Phase-contrast imaging detects X-ray wavefront distortion (refraction) rather than attenuation. It provides orders-of-magnitude higher contrast for low-Z materials where absorption contrast is inherently weak.
Is synchrotron radiation required to operate the inCiTe CT?
No. The system uses a laboratory-grade microfocus X-ray source and relies on free-space propagation—eliminating the need for coherence-enhancing optics or accelerator facilities.
What is the typical spatial resolution achievable?

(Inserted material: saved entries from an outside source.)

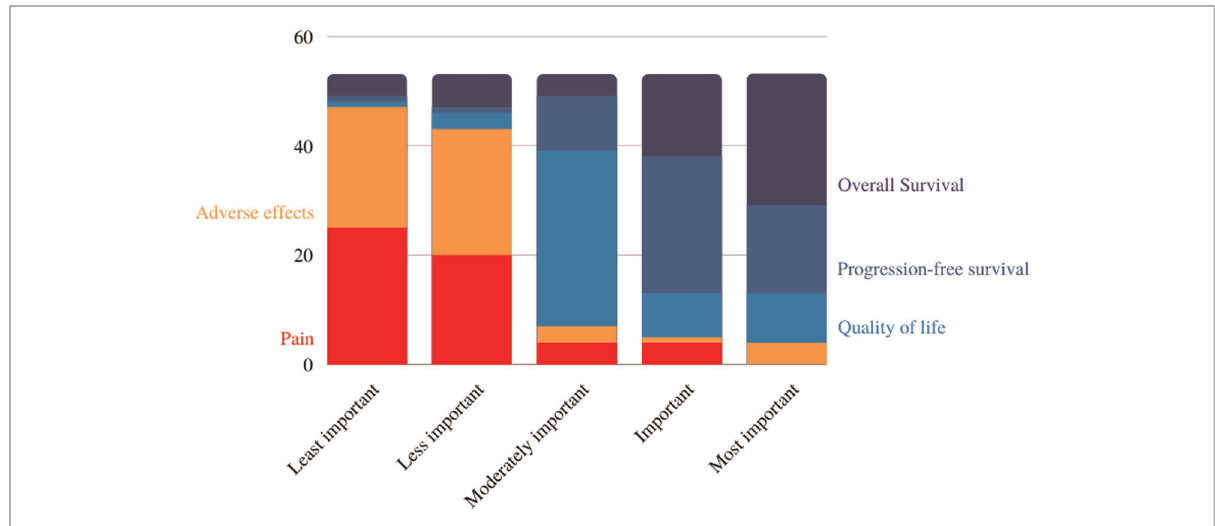
FIGURE 5 Treatment outcome ranking (absolute numbers).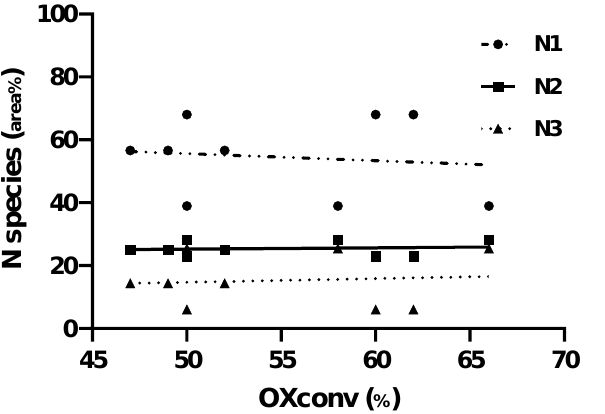
Figure 10. Correlation attempts between oxalic acid conversion as a function of N-species measured by XPS.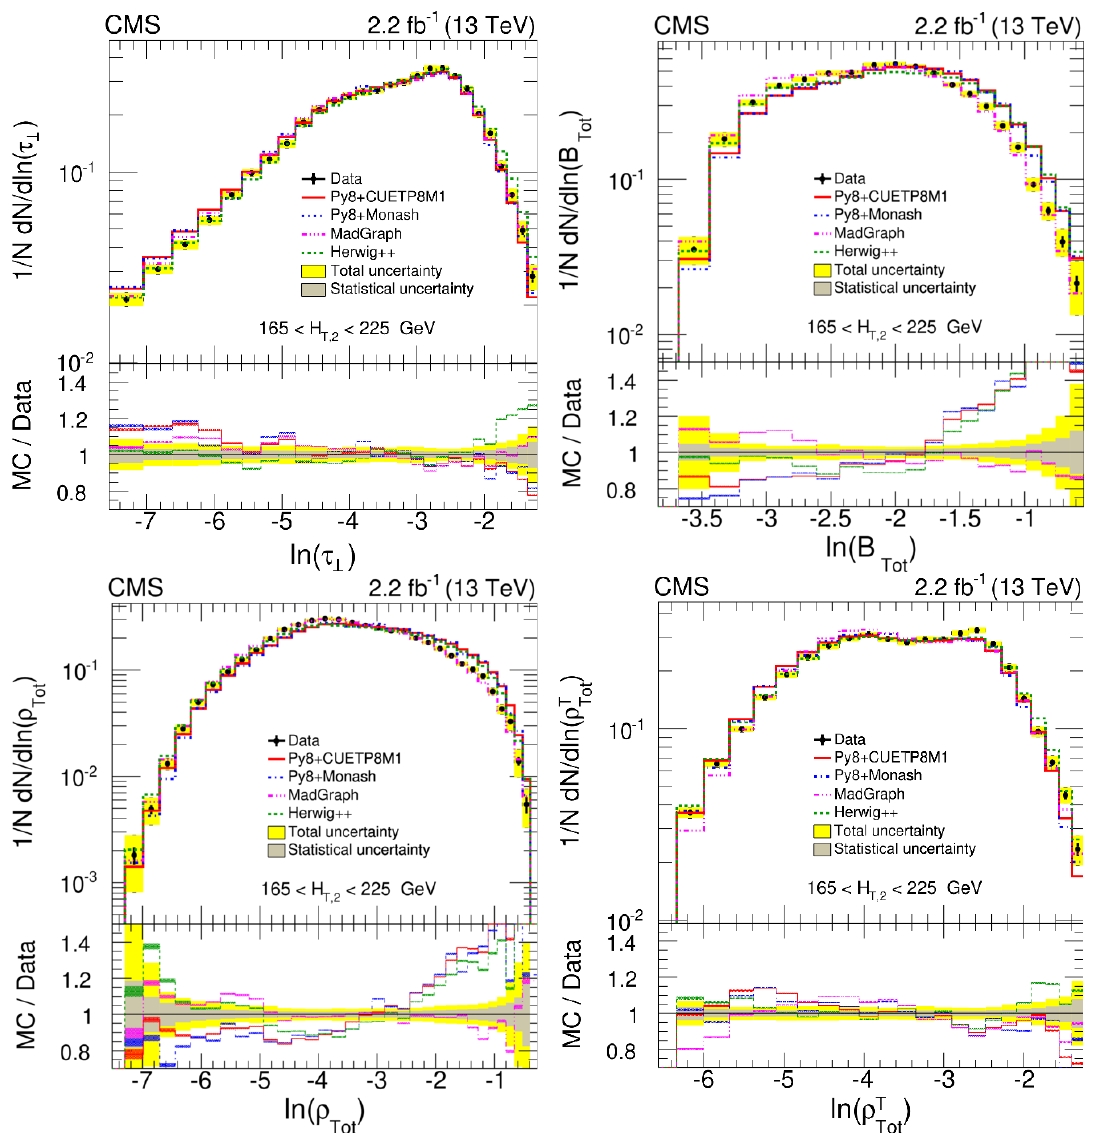
Figure 5 . Normalized di(cid:11)erential distributions of unfolded data compared with theoretical (MC) predictions of pythia 8 CUETP8M1 (red line), pythia 8 Monash (blue dash-dotted line), Mad- Graph 5 a mc@nlo (pink dash-dot-dotted line) and herwig++ (brown dash-dot-dotted line) as a function of ESV: complement of transverse thrust ( (cid:28) ? ) (upper left), total jet broadening ( B Tot ) (upper right), total jet mass ( (cid:26) Tot ) (lower left) and total transverse jet mass ( (cid:26) T 165 < H T ; 2 < 225 GeV. In each ratio plot, the inner gray band represents statistical uncertainty and the yellow band represents the total uncertainty (systematic and statistical components added in quadrature) on data and the MC predictions include only statistical uncertainty.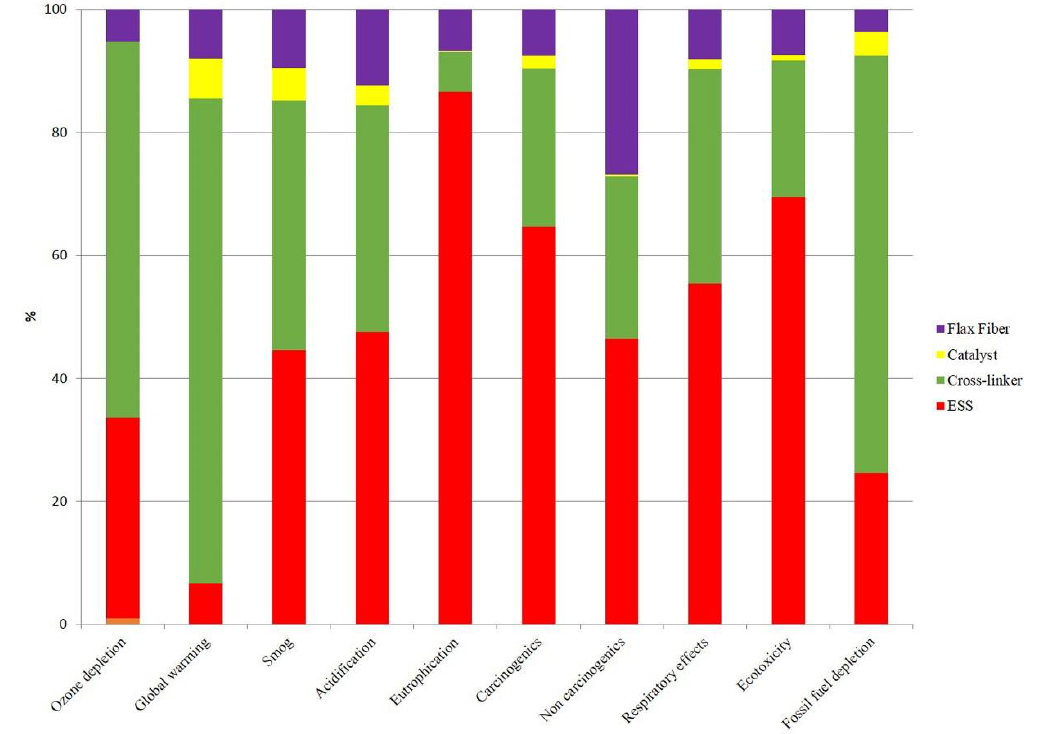
Figure 4. Contribution of biocomposite’s constituents to examined environmental impacts.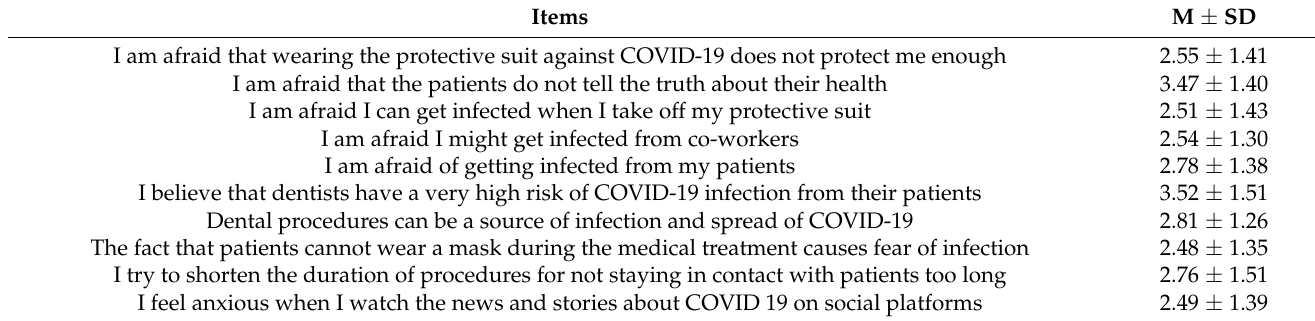
Table 2. Fear of infection with COVID 19—self-rated items 1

Effective isotropic voxel size ranges from ~0.5 µm to 5 µm depending on magnification, source focal spot size, and detector binning—validated per ASTM E2737-21 for micro-CT resolution reporting.
Can the system perform time-resolved (4D) scans?
Yes—when combined with programmable stage motion and triggered acquisition, dynamic processes such as fluid infiltration or mechanical loading can be captured at sub-minute temporal resolution.
Does the software support quantitative morphometric analysis?
Yes. Volume-rendered datasets are exportable to standard platforms (e.g., BoneJ, CTAn, SimpleITK) for porosity, thickness, connectivity, and anisotropy quantification per ISO 11064 and ASTM E112 protocols.